*CONSIGNES*.
**a.** Transformez en liste numérotée les lignes des enregistrements, du début des enregistrements jusqu'à la ligne contenant « determined by: Dorr, L. » incluse, sans reprendre les lignes vides.
**b.** Poursuivez l'extrait sur le jugement concernant Adlène Hicheur à partir de sa dernière phrase.

*EXTRAIT*.
Ce jugement je ne le
comprends pas, je le comprends encore moins quand je lis le paragraphe suivant
:
"Au cours des
débats d'audience, Adlène HICHEUR a employé plusieurs fois le terme
d'"humiliation" et l’on sent, à travers les messages de cet homme
intelligent et fier, la douleur d’appartenir à un peuple qui a effectivement
été colonisé pendant deux siècles par des représentants de son pays d’accueil
et d’adoption ainsi que la difficulté à surmonter cette antinomie. Le Tribunal
ne peut de même ignorer qu’Adlène Hicheur est né à Séfif, ville de triste
mémoire, ce qui n’a pu que renforcer son sentiment d’injustice, d’humiliation
devant le sort réservé à ses pères"

*DONNÉES FOURNIES*.
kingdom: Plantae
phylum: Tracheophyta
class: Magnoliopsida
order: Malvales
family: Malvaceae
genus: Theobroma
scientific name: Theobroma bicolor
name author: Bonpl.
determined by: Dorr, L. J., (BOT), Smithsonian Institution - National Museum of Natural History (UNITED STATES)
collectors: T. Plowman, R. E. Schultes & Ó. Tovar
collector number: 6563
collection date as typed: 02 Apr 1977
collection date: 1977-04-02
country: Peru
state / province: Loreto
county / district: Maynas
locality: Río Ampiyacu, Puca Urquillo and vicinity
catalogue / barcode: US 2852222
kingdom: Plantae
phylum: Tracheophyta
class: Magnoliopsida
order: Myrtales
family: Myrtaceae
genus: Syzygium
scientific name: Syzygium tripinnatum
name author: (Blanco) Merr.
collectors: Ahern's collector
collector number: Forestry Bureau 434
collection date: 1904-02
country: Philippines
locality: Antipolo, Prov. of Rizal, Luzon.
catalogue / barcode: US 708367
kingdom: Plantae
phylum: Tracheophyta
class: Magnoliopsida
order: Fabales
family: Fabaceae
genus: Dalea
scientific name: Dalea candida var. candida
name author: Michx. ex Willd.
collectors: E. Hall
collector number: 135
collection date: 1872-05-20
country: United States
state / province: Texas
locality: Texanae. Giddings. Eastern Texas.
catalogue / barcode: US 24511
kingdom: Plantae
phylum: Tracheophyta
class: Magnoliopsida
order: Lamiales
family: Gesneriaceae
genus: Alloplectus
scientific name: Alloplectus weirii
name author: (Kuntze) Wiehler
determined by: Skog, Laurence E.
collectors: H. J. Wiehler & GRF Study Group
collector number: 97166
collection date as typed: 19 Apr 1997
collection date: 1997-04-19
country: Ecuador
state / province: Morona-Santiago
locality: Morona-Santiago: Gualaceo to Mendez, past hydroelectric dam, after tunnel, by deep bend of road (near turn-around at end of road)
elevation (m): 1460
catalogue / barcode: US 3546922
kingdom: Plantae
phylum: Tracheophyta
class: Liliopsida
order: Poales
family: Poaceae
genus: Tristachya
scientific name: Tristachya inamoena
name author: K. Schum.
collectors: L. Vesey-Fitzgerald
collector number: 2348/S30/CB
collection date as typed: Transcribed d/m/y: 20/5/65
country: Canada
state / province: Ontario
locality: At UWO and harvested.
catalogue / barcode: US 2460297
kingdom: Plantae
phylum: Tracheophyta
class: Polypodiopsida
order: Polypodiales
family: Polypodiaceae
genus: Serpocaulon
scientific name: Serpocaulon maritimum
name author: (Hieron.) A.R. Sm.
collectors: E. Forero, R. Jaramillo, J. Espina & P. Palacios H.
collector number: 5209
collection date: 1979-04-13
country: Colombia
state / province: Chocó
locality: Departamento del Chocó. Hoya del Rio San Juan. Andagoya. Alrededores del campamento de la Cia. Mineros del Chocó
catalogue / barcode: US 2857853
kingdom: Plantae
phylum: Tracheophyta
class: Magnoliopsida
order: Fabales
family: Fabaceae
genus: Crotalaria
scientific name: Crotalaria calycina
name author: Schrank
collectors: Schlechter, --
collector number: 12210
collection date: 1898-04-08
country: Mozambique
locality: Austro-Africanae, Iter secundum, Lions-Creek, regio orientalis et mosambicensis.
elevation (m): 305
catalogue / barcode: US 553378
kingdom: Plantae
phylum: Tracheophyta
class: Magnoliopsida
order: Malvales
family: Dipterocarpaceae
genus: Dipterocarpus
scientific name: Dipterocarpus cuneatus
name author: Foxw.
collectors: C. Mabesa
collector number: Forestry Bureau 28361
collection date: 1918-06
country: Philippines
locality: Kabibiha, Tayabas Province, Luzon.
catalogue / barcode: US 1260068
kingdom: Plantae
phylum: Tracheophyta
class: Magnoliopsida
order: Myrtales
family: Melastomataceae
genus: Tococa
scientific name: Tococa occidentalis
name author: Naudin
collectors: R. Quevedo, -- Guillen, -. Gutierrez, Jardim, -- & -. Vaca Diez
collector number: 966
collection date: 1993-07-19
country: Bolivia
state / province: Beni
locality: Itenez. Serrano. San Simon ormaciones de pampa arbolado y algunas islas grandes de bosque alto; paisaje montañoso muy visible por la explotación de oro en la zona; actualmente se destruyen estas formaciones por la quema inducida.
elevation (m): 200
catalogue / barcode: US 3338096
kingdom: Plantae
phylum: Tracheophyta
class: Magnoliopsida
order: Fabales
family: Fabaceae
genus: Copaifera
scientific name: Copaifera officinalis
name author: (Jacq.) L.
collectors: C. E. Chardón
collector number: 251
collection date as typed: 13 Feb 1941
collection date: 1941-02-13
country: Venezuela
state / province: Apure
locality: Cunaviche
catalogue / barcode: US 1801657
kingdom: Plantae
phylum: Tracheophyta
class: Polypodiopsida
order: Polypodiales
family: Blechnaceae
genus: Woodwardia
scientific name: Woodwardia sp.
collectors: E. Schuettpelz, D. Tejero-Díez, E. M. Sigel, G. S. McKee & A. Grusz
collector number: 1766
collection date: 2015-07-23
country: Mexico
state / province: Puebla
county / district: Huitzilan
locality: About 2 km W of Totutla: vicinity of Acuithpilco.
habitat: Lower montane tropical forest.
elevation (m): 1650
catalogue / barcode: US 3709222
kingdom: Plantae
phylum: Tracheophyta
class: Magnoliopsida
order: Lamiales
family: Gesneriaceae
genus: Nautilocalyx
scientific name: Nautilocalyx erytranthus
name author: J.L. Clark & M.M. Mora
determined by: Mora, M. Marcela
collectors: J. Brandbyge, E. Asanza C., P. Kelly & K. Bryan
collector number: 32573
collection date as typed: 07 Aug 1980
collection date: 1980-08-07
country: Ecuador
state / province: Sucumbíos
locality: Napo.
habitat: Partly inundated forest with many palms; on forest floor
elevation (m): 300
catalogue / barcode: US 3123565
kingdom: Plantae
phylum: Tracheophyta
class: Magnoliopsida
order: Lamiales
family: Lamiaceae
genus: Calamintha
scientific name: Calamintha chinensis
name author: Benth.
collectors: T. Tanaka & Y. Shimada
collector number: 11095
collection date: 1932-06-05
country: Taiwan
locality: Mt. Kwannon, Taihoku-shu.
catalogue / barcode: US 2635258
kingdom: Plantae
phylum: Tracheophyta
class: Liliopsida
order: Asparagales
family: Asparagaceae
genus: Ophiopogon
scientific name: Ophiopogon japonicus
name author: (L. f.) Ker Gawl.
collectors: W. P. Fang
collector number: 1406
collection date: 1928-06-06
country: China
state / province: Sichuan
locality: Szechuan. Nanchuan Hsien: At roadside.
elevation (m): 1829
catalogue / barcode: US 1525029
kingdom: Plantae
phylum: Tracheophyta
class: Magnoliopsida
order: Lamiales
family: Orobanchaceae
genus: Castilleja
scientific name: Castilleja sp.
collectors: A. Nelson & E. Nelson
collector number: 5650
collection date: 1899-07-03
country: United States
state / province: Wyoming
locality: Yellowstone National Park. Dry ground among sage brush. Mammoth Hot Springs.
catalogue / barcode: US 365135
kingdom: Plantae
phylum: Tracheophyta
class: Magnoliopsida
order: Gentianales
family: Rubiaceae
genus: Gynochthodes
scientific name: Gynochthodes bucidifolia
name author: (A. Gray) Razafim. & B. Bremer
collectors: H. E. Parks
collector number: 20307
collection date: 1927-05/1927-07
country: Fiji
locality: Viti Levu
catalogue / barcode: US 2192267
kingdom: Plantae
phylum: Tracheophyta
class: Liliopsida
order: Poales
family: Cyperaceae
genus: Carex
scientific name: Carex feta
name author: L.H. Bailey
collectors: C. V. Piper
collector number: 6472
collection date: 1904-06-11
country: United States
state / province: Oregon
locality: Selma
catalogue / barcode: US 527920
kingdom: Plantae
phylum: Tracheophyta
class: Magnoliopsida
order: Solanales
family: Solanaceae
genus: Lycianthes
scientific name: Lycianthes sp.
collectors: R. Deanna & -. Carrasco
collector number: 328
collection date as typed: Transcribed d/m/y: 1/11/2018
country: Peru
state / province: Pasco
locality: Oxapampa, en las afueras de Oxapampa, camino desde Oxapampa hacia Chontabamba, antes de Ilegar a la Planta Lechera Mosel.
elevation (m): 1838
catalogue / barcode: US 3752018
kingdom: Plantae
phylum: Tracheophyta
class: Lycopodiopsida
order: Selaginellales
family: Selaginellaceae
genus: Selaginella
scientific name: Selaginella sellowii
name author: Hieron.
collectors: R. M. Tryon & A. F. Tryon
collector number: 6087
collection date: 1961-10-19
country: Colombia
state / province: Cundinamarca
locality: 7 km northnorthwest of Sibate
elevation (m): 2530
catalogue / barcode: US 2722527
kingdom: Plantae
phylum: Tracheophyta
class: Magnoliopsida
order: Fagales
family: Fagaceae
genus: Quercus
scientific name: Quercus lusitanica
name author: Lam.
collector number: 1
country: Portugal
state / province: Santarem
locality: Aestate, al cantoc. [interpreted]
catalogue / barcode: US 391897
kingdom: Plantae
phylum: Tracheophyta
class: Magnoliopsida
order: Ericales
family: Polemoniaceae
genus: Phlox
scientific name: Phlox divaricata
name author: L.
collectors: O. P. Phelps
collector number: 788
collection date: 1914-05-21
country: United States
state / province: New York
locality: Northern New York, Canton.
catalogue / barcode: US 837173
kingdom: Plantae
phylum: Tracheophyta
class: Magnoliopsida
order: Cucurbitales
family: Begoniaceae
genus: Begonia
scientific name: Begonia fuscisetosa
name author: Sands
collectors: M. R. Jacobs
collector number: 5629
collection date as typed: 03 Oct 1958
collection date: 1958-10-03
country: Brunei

*RÉSULTATS*.
**a.**
1. kingdom: Plantae
2. phylum: Tracheophyta
3. class: Magnoliopsida
4. order: Malvales
5. family: Malvaceae
6. genus: Theobroma
7. scientific name: Theobroma bicolor
8. name author: Bonpl.
9. determined by: Dorr, L. J., (BOT), Smithsonian Institution - National Museum of Natural History (UNITED STATES)

**b.**
Cet argument qui
sort de nulle part est présenté comme un élément à décharge valant l'année de
sursis, alors qu'au contraire il accable
en tentant de donner une explication à un délit qui n'a jamais été démontré au cours
du procès. Les juges se donnent ainsi probablement bonne conscience… Grand bien
leur fasse !
Vous qui me lisez,
prenez garde à vos écrits, prenez garde à vos courriels, et finalement prenez
garde à vos pensées. Une justice d'exception a été instaurée en France et elle
a tout pouvoir.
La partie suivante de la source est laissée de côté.